> TO DO: Transcribe without alteration the lines of the rows from the line containing "Mer information om" through the line containing "### Använd profiler", both of those lines included.

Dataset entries
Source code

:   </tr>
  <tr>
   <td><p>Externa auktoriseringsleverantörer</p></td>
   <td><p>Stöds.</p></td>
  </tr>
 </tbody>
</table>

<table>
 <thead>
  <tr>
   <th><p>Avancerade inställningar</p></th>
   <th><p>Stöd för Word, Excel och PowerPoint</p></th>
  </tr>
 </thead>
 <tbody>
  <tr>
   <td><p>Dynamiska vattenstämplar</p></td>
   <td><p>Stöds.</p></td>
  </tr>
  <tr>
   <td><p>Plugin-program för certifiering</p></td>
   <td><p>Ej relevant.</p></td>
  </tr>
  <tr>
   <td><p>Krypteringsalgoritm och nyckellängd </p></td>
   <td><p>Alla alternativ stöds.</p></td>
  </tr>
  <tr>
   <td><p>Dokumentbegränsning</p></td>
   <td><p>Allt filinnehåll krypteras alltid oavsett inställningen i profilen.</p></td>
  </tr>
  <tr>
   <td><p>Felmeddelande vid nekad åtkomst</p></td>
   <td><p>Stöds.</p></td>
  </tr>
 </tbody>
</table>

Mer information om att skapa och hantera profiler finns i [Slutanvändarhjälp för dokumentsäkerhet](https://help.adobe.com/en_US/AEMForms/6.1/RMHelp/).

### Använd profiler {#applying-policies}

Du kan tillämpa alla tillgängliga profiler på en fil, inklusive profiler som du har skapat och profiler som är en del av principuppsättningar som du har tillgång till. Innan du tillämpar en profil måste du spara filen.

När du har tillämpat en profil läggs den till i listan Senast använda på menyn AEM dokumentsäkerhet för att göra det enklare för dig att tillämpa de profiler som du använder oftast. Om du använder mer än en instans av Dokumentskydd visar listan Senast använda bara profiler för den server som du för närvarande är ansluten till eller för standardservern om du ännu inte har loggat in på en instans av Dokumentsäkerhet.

> ANSWER:
Mer information om att skapa och hantera profiler finns i [Slutanvändarhjälp för dokumentsäkerhet](https://help.adobe.com/en_US/AEMForms/6.1/RMHelp/).

### Använd profiler {#applying-policies}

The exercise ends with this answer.